Solo un sábado como cualquier otro.
Tiritando, recorrí la nave principal. En el ala derecha, un joven bombero con el pelo cortado a cepillo tiraba un chorro de agua sobre el suelo de cemento. Lo llamé. Paró la Kärcher, aunque tuvo que intentarlo varias veces antes de detener el diluvio; luego preguntó con una voz de falsete y los ojos clavados en mi identificación de madero:
—¿Qué busca?
—Una vieja historia. Manon Simonis. Una pequeña que se ahogó en noviembre de 1988. Busco al equipo que rescató el cuerpo.
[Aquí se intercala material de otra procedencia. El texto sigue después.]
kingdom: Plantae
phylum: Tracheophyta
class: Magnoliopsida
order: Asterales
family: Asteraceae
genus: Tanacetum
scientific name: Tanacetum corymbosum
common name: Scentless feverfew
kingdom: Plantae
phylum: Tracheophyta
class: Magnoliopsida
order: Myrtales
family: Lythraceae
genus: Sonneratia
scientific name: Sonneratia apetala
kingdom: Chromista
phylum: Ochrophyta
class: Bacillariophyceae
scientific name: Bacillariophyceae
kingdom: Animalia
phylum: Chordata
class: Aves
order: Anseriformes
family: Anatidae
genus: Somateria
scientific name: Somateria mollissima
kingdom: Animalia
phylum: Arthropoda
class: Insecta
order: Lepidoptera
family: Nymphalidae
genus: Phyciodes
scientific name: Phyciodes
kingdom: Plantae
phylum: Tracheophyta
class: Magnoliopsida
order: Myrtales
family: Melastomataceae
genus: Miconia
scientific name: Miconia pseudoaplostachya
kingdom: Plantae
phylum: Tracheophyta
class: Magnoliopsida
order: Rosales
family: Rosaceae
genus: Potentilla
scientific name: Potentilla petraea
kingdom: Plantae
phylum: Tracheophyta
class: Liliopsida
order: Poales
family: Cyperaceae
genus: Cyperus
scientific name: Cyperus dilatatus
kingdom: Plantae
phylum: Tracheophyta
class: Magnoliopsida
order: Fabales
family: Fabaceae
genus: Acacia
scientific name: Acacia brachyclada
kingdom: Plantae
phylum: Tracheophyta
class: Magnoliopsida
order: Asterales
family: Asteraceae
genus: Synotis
—Para eso tendría que hablar con el jefe, él…
—¿Qué pasa aquí?
Un hombre corpulento apareció detrás del bombero. Cincuenta años, visibles en su rostro, cabellos peinados con rastrillo y una nariz de patata. Los galones plateados brillaban sobre las hombreras de su jersey.
—Inspector jefe Mathieu Durey —dije yo con voz marcial—. Investigo el asesinato de Manon Simonis.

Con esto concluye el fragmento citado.